STAT3 inhibition sensitizes SW837 cells to chemoradiotherapy in vivo. (a) Tumor size was measured thrice weekly to calculate the respective tumor volume during the administration of 5-FU and radiation therapy. While the tumor volume of DMSO-treated mice (n = 10) remained relatively stable, the tumor volume of STATTIC-treated mice (n = 12) decreased significantly over time (P = 0.046, linear mixed effects model). (b) With respect to the body weight, there was no significant difference between both groups. (c) All mice were monitored until the tumor volume exceeded 900 mm³ (start volume ×2).

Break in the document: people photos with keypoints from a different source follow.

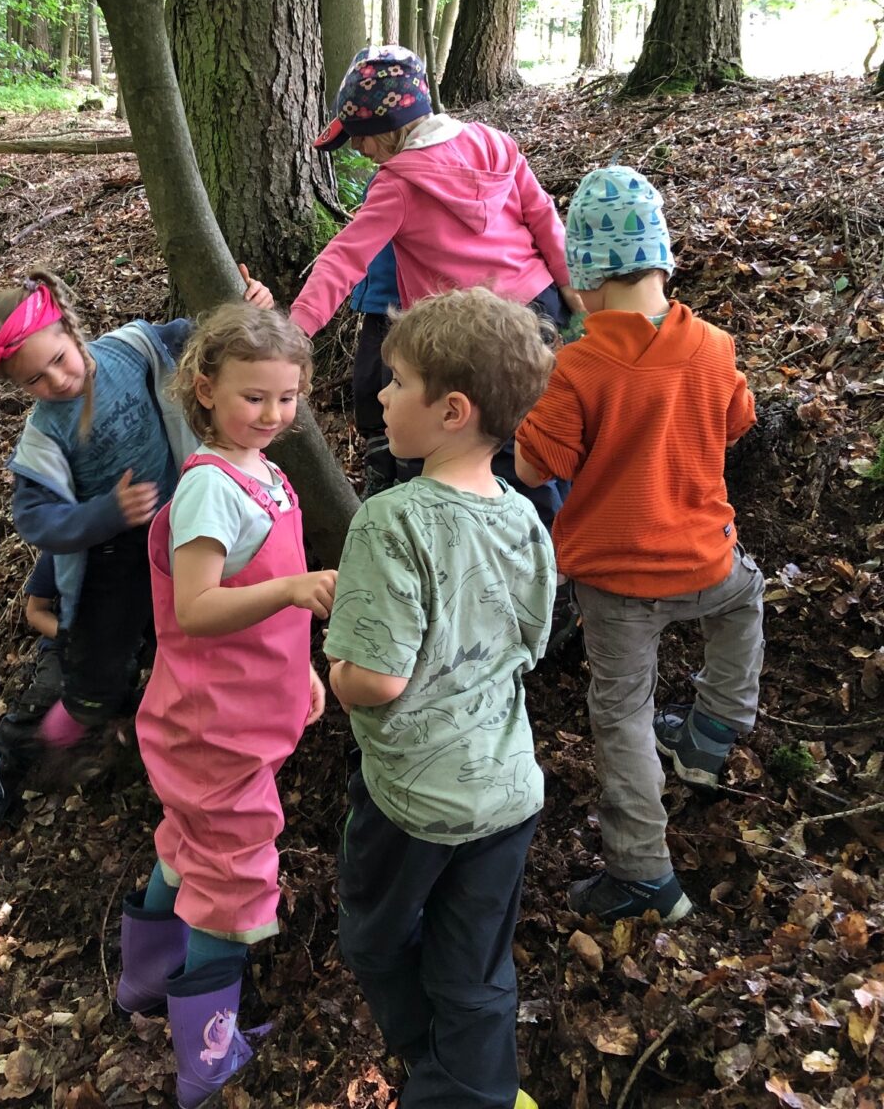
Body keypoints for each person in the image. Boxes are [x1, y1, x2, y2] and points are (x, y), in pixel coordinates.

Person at [514, 166, 765, 923]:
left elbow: (533, 466)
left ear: (584, 282)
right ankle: (716, 727)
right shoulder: (714, 346)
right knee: (747, 601)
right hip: (707, 561)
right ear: (663, 262)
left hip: (617, 585)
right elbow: (738, 422)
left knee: (620, 714)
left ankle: (643, 874)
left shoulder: (578, 366)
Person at [325, 288, 556, 1109]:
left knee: (375, 940)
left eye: (395, 382)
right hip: (506, 790)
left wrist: (338, 670)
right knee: (476, 967)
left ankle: (449, 1082)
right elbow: (532, 640)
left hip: (411, 801)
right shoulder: (528, 520)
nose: (380, 396)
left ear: (452, 409)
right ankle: (476, 1081)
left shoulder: (391, 521)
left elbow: (376, 680)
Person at [119, 304, 334, 1109]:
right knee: (231, 873)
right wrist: (292, 590)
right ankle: (207, 1058)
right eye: (254, 398)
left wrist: (300, 667)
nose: (274, 415)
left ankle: (145, 984)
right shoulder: (211, 488)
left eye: (287, 398)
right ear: (204, 390)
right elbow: (201, 607)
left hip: (239, 708)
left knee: (186, 844)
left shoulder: (264, 471)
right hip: (212, 724)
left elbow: (262, 606)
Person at [0, 264, 272, 762]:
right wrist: (106, 512)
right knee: (99, 664)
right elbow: (34, 519)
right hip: (111, 555)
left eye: (58, 359)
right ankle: (44, 748)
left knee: (181, 628)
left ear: (71, 331)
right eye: (34, 379)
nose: (56, 379)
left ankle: (172, 721)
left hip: (180, 527)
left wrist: (244, 307)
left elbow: (195, 337)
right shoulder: (44, 435)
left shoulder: (130, 349)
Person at [290, 44, 580, 527]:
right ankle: (552, 549)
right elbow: (542, 215)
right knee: (537, 428)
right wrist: (571, 284)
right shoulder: (493, 144)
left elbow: (345, 257)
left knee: (494, 444)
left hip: (468, 336)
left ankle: (499, 548)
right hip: (537, 311)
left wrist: (298, 328)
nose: (360, 151)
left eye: (361, 138)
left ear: (389, 130)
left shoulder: (397, 183)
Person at [0, 552, 64, 842]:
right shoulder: (66, 539)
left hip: (122, 647)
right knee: (42, 697)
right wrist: (72, 637)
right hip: (65, 643)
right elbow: (35, 611)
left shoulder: (142, 540)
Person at [350, 237, 401, 497]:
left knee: (403, 397)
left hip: (414, 302)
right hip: (380, 301)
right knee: (368, 387)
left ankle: (406, 476)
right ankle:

Tumor regrowth was significantly delayed in STATTIC-treated mice compared with control animals (P = 2.8 10⁻⁶, linear mixed effects model). (d) Kaplan–Meier curves were calculated to evaluate a potential survival benefit for mice under STATTIC treatment. The median survival for the DMSO group was 45.5 days, compared to 64.0 days for the STATTIC group, indicating a clear survival benefit for STATTIC-treated mice (P = 0.0137; hazard ratio = 0.33, 95% confidence interval: 0.13–0.83).